Says Li, there are about 25,000 orchid species around the world. Perhaps 3,000 of these have no leaves and do not photosynthesize, growing instead as tubers under the ground, only extending a flower stalk when it's time to bloom. These saprophytic orchids are symbiotic with fungi: the fungus enters the tuber to extract special nutrients, and the tuber gains nutrients from the dead fungus.
But due to recent large-scale logging and destruction, the fungi have lost habitat, and these non-photosynthesizing orchids are in turn facing a survival crisis. Despite advancing technology, there are few examples of saprophytic orchids being raised by artificial means. Gastrodia elata is one of those few.
Many are unaware that the valuable herbal remedy tianma from traditional Chinese medicine is in fact the tuber of an orchid, Gastrodia elata. Research has shown that orchids of the genus Gastrodia have many medicinal uses, but currently only Gastrodia elata can be farmed and mass produced, making it a medicinal cash crop.
However, returning most photosynthesizing orchids (whether terrestrial or epiphytic) to the wild is not a simple matter.
Let us consider the rare endemic terrestrial orchid Phaius takeoi. National Taiwan University technical specialist Jan Chen-han has spent years in the lab trying to grow over 1,000 individuals. But of over 400 orchid culture bottles he prepared, not one survived, perhaps because once the buds were returned to the wild, there were no suitable symbiotic fungi around for them. In addition, these orchids also depend on specific insects, rats, birds and bats for propagation; if these animals are no longer around due to habitat destruction, the survival of the orchids is in jeopardy.

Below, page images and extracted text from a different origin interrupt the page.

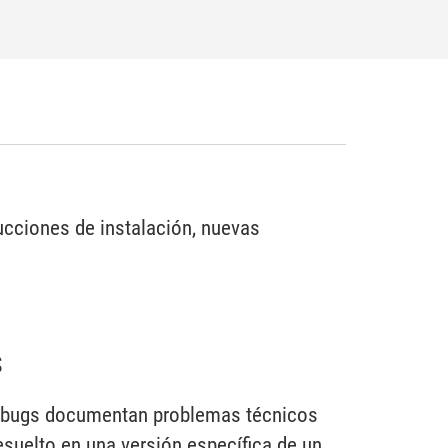
ucciones de instalación, nuevas
s
de bugs documentan problemas técnicos
esuelto en una versión específica de un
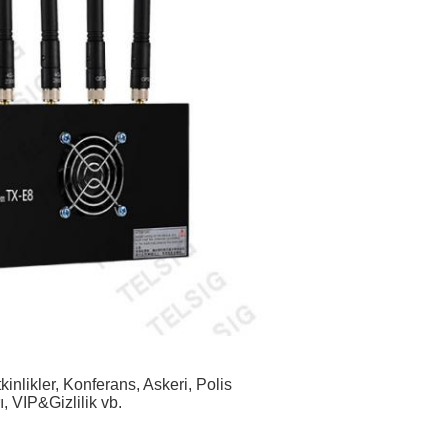
nlikler, Konferans, Askeri, Polis
, VIP&Gizlilik vb.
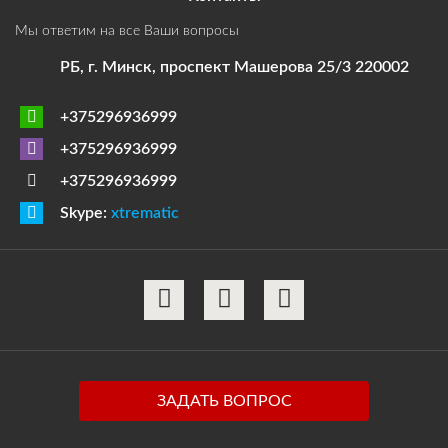
Мы ответим на все Ваши вопросы
РБ, г. Минск, проспект Машерова 25/3 220002
+375296936999
+375296936999
+375296936999
Skype:
xtrematic
ЗАДАТЬ ВОПРОС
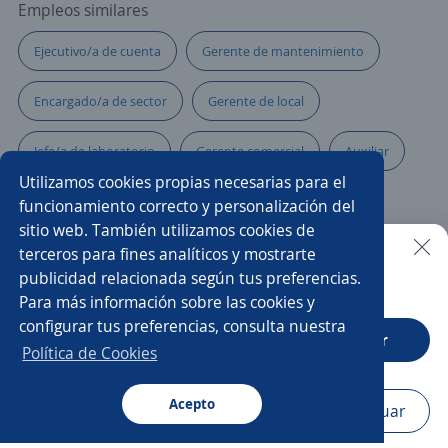
Empleos similares
Ejecutivo/a de cuenta
Gerente de mantenimiento
Encargado/a de sector
Gerente de local
Jefe/a de laboratorio
Gerente comercial
Auxiliar
Utilizamos cookies propias necesarias para el
Reponedores/as
funcionamiento correcto y personalización del
sitio web. También utilizamos cookies de
Gerente de seguridad e higiene industrial
terceros para fines analíticos y mostrarte
publicidad relacionada según tus preferencias.
Buscar es más fácil en la app
Para más información sobre las cookies y
Gerente de planta
Jefe/a de servicio
configurar tus preferencias, consulta nuestra
CT App
Abrir
Production manager
Ejecutivo/a comercial
Política de Cookies
Gerente de recursos humanos
Supervisor/a de ventas
Acepto
Navegador
Continuar
Buscar
Postulaciones
Avisos
Favoritos
Menú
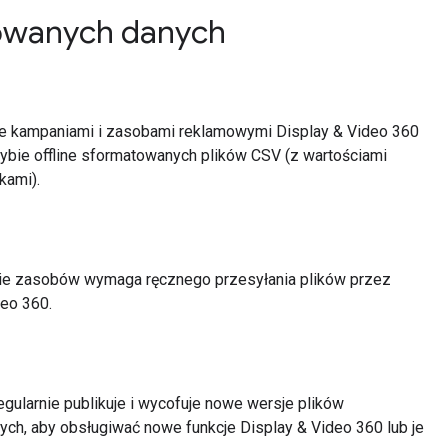
kowanych danych
e kampaniami i zasobami reklamowymi Display & Video 360
ybie offline sformatowanych plików CSV (z wartościami
kami).
ie zasobów wymaga ręcznego przesyłania plików przez
deo 360.
egularnie publikuje i wycofuje nowe wersje plików
ch, aby obsługiwać nowe funkcje Display & Video 360 lub je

In February 2007, after the conservation center was approved for construction, Li was invited to take part in an international conference for directors of Southeast Asian botanical gardens. He saw that Vietnam, Burma, Laos and Cambodia had no national botanical gardens, and they were all experiencing headaches from shortages in research funding. Li, who believes that Taiwan should play an active unifying role in collecting and conserving tropical plants, moved that they hold the next conference in Taiwan.
The subsequent conference opened at the conservation center in November 2009, and in light of the passion that people from Singapore, Indonesia and Malaysia have for begonias, he arranged for Dr. Peng Ching-I of Academia Sinica to give a special lecture, and at the same time launched a cooperative seed stock exchange program.
During the conference, Li proposed organizing a seed scientist training course, whose trainees would include mainly Southeast Asian seed scholars and Taiwanese researchers in related fields. And in October 2010, experts from Taiwan and abroad will be invited to lecture on ferns.
"The seed scientist training course will help impoverished countries create their own plant databases and even conservation centers, which promises synergistic results in future international seed exchange and live transplant efforts," he says.
Li often races against the clock to save plants, applying his keen eye, long-range thinking and decisiveness. Under his pioneering leadership, the Dr. Cecilia Koo Botanic Conservation Center is fast becoming Asia's most abundant botanical garden and one of the world's most important tropical plant sanctuaries.
But as he hopes to maintain a viable global seed stock, Li's greatest dream is for all these plants to grow once again in their native habitats, living as nature intended, in a blossoming world.